At a comfortable level with a cushion, we operated about 60 to 65 vehicles. That was pre-pandemic. Now, we have 36 routes and only 25 buses servicing schools [due to the lack of bus drivers], so about a dozen buses are doing double runs in and out.
This means that all bus times are extended. Everyone’s schedules have been inconvenienced in some way. It has an indirect effect on every kid. I’ve had high school kids say to me: My boss is ready to fire me. I tell them, ‘Give your boss my phone number. I’ll tell them why you were late to your after-school job.’
Hurdles to hiring, retaining bus drivers
Bus driver employment in our district is generally set up as part-time work. For many retired community members, it has represented a second career for those who wanted to pick up a few hours in the beginning and/or the end of the day. But COVID scared a lot of folks away, especially senior citizens. They chose to retire or to do something else. We never really recovered from that.
We’ve been pretty aggressive in our recruitment strategies. There’s not a category of employee we’ve hired more of than school bus drivers. But unlike in [some] other service-oriented jobs, preparing to be a bus driver takes time. If I want to be a custodian, I could apply and be working in two or three days. If I apply today to become a bus driver, the training is paid for by the district, but again, it’s time-consuming, and the applicant will need to pay $250 to $300 in permit fees that are not reimbursable. Starting hourly wages for district bus drivers are between $23 and $30, depending on experience.

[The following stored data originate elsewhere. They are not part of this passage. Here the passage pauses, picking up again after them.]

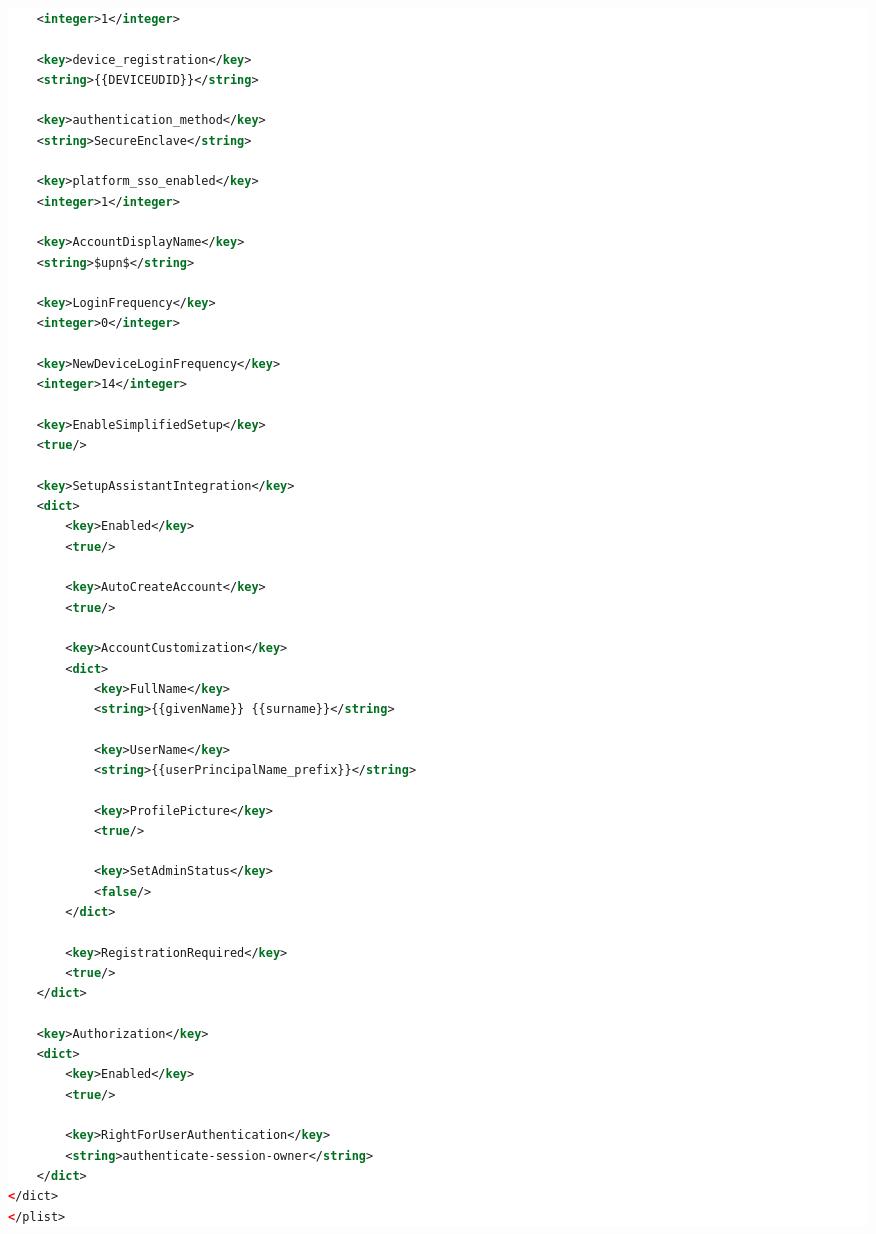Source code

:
```xml
    <integer>1</integer>
    
    <key>device_registration</key>
    <string>{{DEVICEUDID}}</string>
    
    <key>authentication_method</key>
    <string>SecureEnclave</string>
    
    <key>platform_sso_enabled</key>
    <integer>1</integer>
    
    <key>AccountDisplayName</key>
    <string>$upn$</string>
    
    <key>LoginFrequency</key>
    <integer>0</integer>
    
    <key>NewDeviceLoginFrequency</key>
    <integer>14</integer>
    
    <key>EnableSimplifiedSetup</key>
    <true/>
    
    <key>SetupAssistantIntegration</key>
    <dict>
        <key>Enabled</key>
        <true/>
        
        <key>AutoCreateAccount</key>
        <true/>
        
        <key>AccountCustomization</key>
        <dict>
            <key>FullName</key>
            <string>{{givenName}} {{surname}}</string>
            
            <key>UserName</key>
            <string>{{userPrincipalName_prefix}}</string>
            
            <key>ProfilePicture</key>
            <true/>
            
            <key>SetAdminStatus</key>
            <false/>
        </dict>
        
        <key>RegistrationRequired</key>
        <true/>
    </dict>
    
    <key>Authorization</key>
    <dict>
        <key>Enabled</key>
        <true/>
        
        <key>RightForUserAuthentication</key>
        <string>authenticate-session-owner</string>
    </dict>
</dict>
</plist>
```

We hired 30 to 40 people between June 2023 and now who claimed to want to become a school bus driver. But only a half dozen or so finished the training. People just aren’t following through. Now, as I’m going through the training, I see why.
I have been interested in getting a commercial driver’s license for several years, as the driver-shortage problem started to accelerate. I started the training three weeks ago. I’ll complete it in eight weeks, best-case scenario.

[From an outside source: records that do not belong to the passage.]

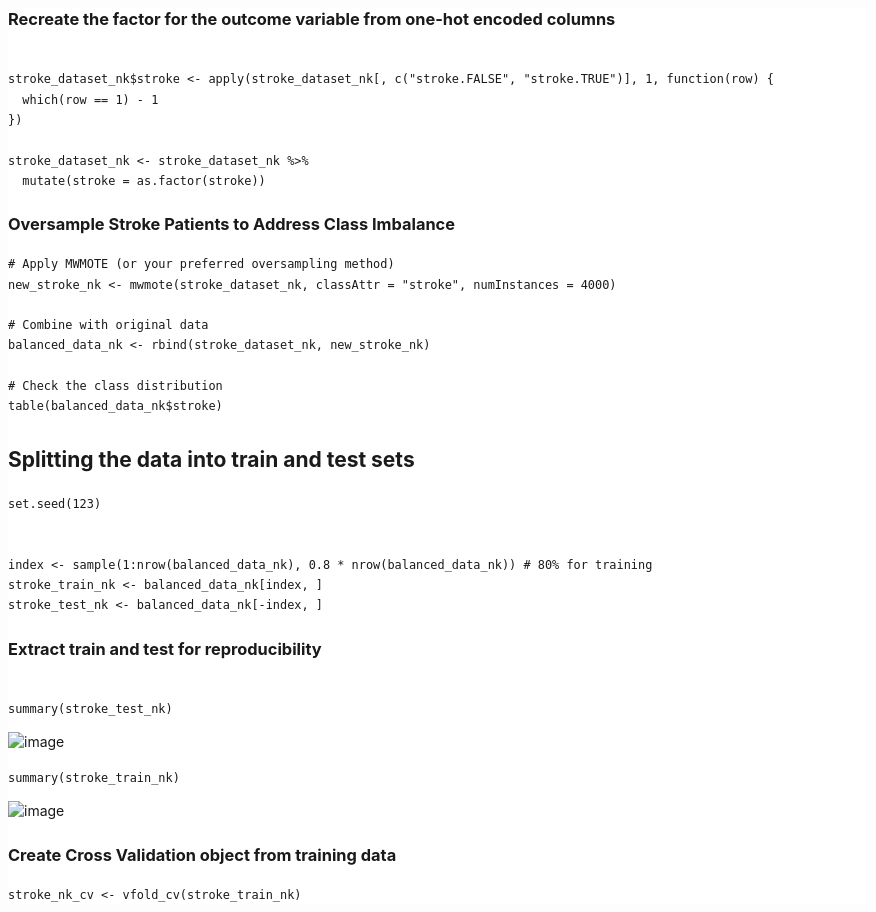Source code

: ### Recreate the factor for the outcome variable from one-hot encoded columns
```{r}

stroke_dataset_nk$stroke <- apply(stroke_dataset_nk[, c("stroke.FALSE", "stroke.TRUE")], 1, function(row) {
  which(row == 1) - 1
})

stroke_dataset_nk <- stroke_dataset_nk %>%
  mutate(stroke = as.factor(stroke))
```

### Oversample Stroke Patients to Address Class Imbalance
```{r}
# Apply MWMOTE (or your preferred oversampling method)
new_stroke_nk <- mwmote(stroke_dataset_nk, classAttr = "stroke", numInstances = 4000)

# Combine with original data
balanced_data_nk <- rbind(stroke_dataset_nk, new_stroke_nk)

# Check the class distribution
table(balanced_data_nk$stroke)

```
## Splitting the data into train and test sets
```{r}
set.seed(123)


index <- sample(1:nrow(balanced_data_nk), 0.8 * nrow(balanced_data_nk)) # 80% for training
stroke_train_nk <- balanced_data_nk[index, ]
stroke_test_nk <- balanced_data_nk[-index, ]
```
### Extract train and test for reproducibility
```{r}

summary(stroke_test_nk)
```
![image](https://github.com/user-attachments/assets/4f314ed0-9df3-42a7-aa1e-e92c4a726916)

```{r}
summary(stroke_train_nk)
```
![image](https://github.com/user-attachments/assets/d6062b6b-294c-40d9-b5ee-28d07a0ba8ad)

### Create Cross Validation object from training data
```{r}
stroke_nk_cv <- vfold_cv(stroke_train_nk)
```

The first wave of the training involves 14 hours, or a couple of days of classroom training. Most folks finish that. Once you finish classroom training, you have to prep for the permit tests. There are four separate tests required to acquire a commercial driver’s license with school bus permission. That really is the challenge. These tests require you to have a lot of general knowledge about commercial vehicles that has nothing to do with school buses; for instance, one question involved knowing how to tie down loads on a flatbed truck.
Absorbing the fallout
Parents’ reaction to the bus-schedule disruptions have been mixed. Some will stand at a school board meeting and scream that I should do better. My response is: What am I missing? There’s no magic potion for fixing this stuff. Then there are some parents who have said to me, ‘What can I do to help? Who can I call?’ There also are other reactions. One parent said to me, ‘I understand the situation, but my child qualifies for free breakfast, and now he doesn’t get it because he’s not at school early enough.’ My heart breaks when I hear that.
Hopefully, the greatest skill I can provide as a superintendent is keeping an eye on the big picture. I never wanted to be a bus driver. I still don’t want to be a bus driver. But my goal in getting a commercial driver’s license is to make sure kids don’t get stranded at school.